(Source records)
---+---
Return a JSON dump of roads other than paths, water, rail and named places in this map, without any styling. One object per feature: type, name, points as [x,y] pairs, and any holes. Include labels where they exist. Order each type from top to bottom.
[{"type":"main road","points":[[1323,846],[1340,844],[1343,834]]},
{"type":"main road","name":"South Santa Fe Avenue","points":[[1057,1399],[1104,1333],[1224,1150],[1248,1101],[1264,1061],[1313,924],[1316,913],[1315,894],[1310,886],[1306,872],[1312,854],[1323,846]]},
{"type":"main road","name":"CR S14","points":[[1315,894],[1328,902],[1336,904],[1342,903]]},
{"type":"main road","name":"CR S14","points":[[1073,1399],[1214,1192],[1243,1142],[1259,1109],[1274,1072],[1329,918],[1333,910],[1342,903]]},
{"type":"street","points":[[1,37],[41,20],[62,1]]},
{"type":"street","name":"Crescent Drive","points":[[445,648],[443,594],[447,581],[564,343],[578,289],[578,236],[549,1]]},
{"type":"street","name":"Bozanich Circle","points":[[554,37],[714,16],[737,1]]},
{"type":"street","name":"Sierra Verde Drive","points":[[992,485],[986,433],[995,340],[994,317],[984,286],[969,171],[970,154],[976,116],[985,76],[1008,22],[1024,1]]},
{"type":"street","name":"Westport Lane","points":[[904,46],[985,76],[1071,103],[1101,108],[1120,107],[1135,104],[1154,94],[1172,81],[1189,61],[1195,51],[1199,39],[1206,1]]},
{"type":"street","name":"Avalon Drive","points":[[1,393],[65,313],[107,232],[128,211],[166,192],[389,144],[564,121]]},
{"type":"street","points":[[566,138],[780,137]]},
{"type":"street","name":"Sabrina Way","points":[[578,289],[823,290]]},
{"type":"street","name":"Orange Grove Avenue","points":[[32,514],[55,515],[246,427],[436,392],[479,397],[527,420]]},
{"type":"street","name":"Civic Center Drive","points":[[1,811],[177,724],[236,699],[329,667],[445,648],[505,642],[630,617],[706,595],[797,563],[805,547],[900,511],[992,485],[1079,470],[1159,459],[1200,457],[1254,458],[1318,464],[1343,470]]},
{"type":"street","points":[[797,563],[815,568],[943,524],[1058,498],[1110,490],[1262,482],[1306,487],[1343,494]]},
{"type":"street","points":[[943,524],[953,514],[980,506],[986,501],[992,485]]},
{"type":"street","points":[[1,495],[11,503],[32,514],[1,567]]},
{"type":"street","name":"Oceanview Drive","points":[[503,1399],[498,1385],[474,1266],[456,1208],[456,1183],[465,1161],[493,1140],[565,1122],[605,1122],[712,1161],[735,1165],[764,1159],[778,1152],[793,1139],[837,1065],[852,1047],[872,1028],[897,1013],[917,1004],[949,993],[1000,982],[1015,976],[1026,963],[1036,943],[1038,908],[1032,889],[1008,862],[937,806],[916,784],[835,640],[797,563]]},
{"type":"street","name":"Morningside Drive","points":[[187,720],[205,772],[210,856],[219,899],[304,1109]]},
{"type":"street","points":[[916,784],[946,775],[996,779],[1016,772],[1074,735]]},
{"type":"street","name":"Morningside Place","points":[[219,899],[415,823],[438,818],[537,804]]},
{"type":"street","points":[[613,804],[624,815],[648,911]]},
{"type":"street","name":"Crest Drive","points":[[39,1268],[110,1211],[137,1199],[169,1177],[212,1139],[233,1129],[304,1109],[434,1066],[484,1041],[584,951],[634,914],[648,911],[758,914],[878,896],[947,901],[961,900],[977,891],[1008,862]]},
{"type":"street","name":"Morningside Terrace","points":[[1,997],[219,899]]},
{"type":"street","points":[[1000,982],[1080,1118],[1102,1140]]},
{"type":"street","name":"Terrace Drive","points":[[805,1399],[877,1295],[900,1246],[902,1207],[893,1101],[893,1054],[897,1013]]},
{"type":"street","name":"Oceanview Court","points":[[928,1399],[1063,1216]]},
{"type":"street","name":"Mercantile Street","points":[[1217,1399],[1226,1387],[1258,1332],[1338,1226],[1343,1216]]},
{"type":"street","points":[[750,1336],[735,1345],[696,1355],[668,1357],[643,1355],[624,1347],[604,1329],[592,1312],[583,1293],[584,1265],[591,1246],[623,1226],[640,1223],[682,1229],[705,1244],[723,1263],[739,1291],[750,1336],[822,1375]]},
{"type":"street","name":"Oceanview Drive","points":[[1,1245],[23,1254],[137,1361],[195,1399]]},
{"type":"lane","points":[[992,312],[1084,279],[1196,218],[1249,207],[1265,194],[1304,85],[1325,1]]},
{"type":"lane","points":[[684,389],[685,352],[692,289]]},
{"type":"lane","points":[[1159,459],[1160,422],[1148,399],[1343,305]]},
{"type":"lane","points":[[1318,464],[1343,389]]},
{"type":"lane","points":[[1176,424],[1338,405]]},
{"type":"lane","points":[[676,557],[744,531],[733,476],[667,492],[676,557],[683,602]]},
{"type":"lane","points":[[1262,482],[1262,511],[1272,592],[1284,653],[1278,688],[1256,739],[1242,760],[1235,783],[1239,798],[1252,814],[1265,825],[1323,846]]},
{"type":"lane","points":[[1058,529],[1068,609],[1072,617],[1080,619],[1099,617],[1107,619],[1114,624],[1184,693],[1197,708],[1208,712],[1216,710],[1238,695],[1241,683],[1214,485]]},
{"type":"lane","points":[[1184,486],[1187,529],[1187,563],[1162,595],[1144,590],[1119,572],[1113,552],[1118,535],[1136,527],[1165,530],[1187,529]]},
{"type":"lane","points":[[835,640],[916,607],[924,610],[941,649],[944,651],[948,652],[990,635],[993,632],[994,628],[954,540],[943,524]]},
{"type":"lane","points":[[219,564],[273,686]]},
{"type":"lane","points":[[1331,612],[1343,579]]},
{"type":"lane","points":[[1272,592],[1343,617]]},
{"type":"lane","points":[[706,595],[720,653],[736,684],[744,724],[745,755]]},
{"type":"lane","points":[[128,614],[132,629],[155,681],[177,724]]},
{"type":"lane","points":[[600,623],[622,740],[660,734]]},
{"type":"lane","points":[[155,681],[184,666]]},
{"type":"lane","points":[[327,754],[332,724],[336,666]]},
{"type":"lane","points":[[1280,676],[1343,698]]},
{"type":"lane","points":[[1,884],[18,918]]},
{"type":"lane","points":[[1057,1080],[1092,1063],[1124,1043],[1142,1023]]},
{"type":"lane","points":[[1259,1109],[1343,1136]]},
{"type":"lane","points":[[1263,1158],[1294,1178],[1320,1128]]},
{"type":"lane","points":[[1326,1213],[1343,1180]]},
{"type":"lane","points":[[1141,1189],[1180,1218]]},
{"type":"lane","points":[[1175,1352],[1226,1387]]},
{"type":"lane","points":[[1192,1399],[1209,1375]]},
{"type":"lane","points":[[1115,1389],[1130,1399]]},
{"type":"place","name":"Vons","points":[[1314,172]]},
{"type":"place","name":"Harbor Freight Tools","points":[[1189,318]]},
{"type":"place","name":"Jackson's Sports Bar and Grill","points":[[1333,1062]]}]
---+---
About this exercise:
Each record above should be retyped in full, exactly as shown.

Output of the task:
Return a JSON dump of roads other than paths, water, rail and named places in this map, without any styling. One object per feature: type, name, points as [x,y] pairs, and any holes. Include labels where they exist. Order each type from top to bottom.
[{"type":"main road","points":[[1323,846],[1340,844],[1343,834]]},
{"type":"main road","name":"South Santa Fe Avenue","points":[[1057,1399],[1104,1333],[1224,1150],[1248,1101],[1264,1061],[1313,924],[1316,913],[1315,894],[1310,886],[1306,872],[1312,854],[1323,846]]},
{"type":"main road","name":"CR S14","points":[[1315,894],[1328,902],[1336,904],[1342,903]]},
{"type":"main road","name":"CR S14","points":[[1073,1399],[1214,1192],[1243,1142],[1259,1109],[1274,1072],[1329,918],[1333,910],[1342,903]]},
{"type":"street","points":[[1,37],[41,20],[62,1]]},
{"type":"street","name":"Crescent Drive","points":[[445,648],[443,594],[447,581],[564,343],[578,289],[578,236],[549,1]]},
{"type":"street","name":"Bozanich Circle","points":[[554,37],[714,16],[737,1]]},
{"type":"street","name":"Sierra Verde Drive","points":[[992,485],[986,433],[995,340],[994,317],[984,286],[969,171],[970,154],[976,116],[985,76],[1008,22],[1024,1]]},
{"type":"street","name":"Westport Lane","points":[[904,46],[985,76],[1071,103],[1101,108],[1120,107],[1135,104],[1154,94],[1172,81],[1189,61],[1195,51],[1199,39],[1206,1]]},
{"type":"street","name":"Avalon Drive","points":[[1,393],[65,313],[107,232],[128,211],[166,192],[389,144],[564,121]]},
{"type":"street","points":[[566,138],[780,137]]},
{"type":"street","name":"Sabrina Way","points":[[578,289],[823,290]]},
{"type":"street","name":"Orange Grove Avenue","points":[[32,514],[55,515],[246,427],[436,392],[479,397],[527,420]]},
{"type":"street","name":"Civic Center Drive","points":[[1,811],[177,724],[236,699],[329,667],[445,648],[505,642],[630,617],[706,595],[797,563],[805,547],[900,511],[992,485],[1079,470],[1159,459],[1200,457],[1254,458],[1318,464],[1343,470]]},
{"type":"street","points":[[797,563],[815,568],[943,524],[1058,498],[1110,490],[1262,482],[1306,487],[1343,494]]},
{"type":"street","points":[[943,524],[953,514],[980,506],[986,501],[992,485]]},
{"type":"street","points":[[1,495],[11,503],[32,514],[1,567]]},
{"type":"street","name":"Oceanview Drive","points":[[503,1399],[498,1385],[474,1266],[456,1208],[456,1183],[465,1161],[493,1140],[565,1122],[605,1122],[712,1161],[735,1165],[764,1159],[778,1152],[793,1139],[837,1065],[852,1047],[872,1028],[897,1013],[917,1004],[949,993],[1000,982],[1015,976],[1026,963],[1036,943],[1038,908],[1032,889],[1008,862],[937,806],[916,784],[835,640],[797,563]]},
{"type":"street","name":"Morningside Drive","points":[[187,720],[205,772],[210,856],[219,899],[304,1109]]},
{"type":"street","points":[[916,784],[946,775],[996,779],[1016,772],[1074,735]]},
{"type":"street","name":"Morningside Place","points":[[219,899],[415,823],[438,818],[537,804]]},
{"type":"street","points":[[613,804],[624,815],[648,911]]},
{"type":"street","name":"Crest Drive","points":[[39,1268],[110,1211],[137,1199],[169,1177],[212,1139],[233,1129],[304,1109],[434,1066],[484,1041],[584,951],[634,914],[648,911],[758,914],[878,896],[947,901],[961,900],[977,891],[1008,862]]},
{"type":"street","name":"Morningside Terrace","points":[[1,997],[219,899]]},
{"type":"street","points":[[1000,982],[1080,1118],[1102,1140]]},
{"type":"street","name":"Terrace Drive","points":[[805,1399],[877,1295],[900,1246],[902,1207],[893,1101],[893,1054],[897,1013]]},
{"type":"street","name":"Oceanview Court","points":[[928,1399],[1063,1216]]},
{"type":"street","name":"Mercantile Street","points":[[1217,1399],[1226,1387],[1258,1332],[1338,1226],[1343,1216]]},
{"type":"street","points":[[750,1336],[735,1345],[696,1355],[668,1357],[643,1355],[624,1347],[604,1329],[592,1312],[583,1293],[584,1265],[591,1246],[623,1226],[640,1223],[682,1229],[705,1244],[723,1263],[739,1291],[750,1336],[822,1375]]},
{"type":"street","name":"Oceanview Drive","points":[[1,1245],[23,1254],[137,1361],[195,1399]]},
{"type":"lane","points":[[992,312],[1084,279],[1196,218],[1249,207],[1265,194],[1304,85],[1325,1]]},
{"type":"lane","points":[[684,389],[685,352],[692,289]]},
{"type":"lane","points":[[1159,459],[1160,422],[1148,399],[1343,305]]},
{"type":"lane","points":[[1318,464],[1343,389]]},
{"type":"lane","points":[[1176,424],[1338,405]]},
{"type":"lane","points":[[676,557],[744,531],[733,476],[667,492],[676,557],[683,602]]},
{"type":"lane","points":[[1262,482],[1262,511],[1272,592],[1284,653],[1278,688],[1256,739],[1242,760],[1235,783],[1239,798],[1252,814],[1265,825],[1323,846]]},
{"type":"lane","points":[[1058,529],[1068,609],[1072,617],[1080,619],[1099,617],[1107,619],[1114,624],[1184,693],[1197,708],[1208,712],[1216,710],[1238,695],[1241,683],[1214,485]]},
{"type":"lane","points":[[1184,486],[1187,529],[1187,563],[1162,595],[1144,590],[1119,572],[1113,552],[1118,535],[1136,527],[1165,530],[1187,529]]},
{"type":"lane","points":[[835,640],[916,607],[924,610],[941,649],[944,651],[948,652],[990,635],[993,632],[994,628],[954,540],[943,524]]},
{"type":"lane","points":[[219,564],[273,686]]},
{"type":"lane","points":[[1331,612],[1343,579]]},
{"type":"lane","points":[[1272,592],[1343,617]]},
{"type":"lane","points":[[706,595],[720,653],[736,684],[744,724],[745,755]]},
{"type":"lane","points":[[128,614],[132,629],[155,681],[177,724]]},
{"type":"lane","points":[[600,623],[622,740],[660,734]]},
{"type":"lane","points":[[155,681],[184,666]]},
{"type":"lane","points":[[327,754],[332,724],[336,666]]},
{"type":"lane","points":[[1280,676],[1343,698]]},
{"type":"lane","points":[[1,884],[18,918]]},
{"type":"lane","points":[[1057,1080],[1092,1063],[1124,1043],[1142,1023]]},
{"type":"lane","points":[[1259,1109],[1343,1136]]},
{"type":"lane","points":[[1263,1158],[1294,1178],[1320,1128]]},
{"type":"lane","points":[[1326,1213],[1343,1180]]},
{"type":"lane","points":[[1141,1189],[1180,1218]]},
{"type":"lane","points":[[1175,1352],[1226,1387]]},
{"type":"lane","points":[[1192,1399],[1209,1375]]},
{"type":"lane","points":[[1115,1389],[1130,1399]]},
{"type":"place","name":"Vons","points":[[1314,172]]},
{"type":"place","name":"Harbor Freight Tools","points":[[1189,318]]},
{"type":"place","name":"Jackson's Sports Bar and Grill","points":[[1333,1062]]}]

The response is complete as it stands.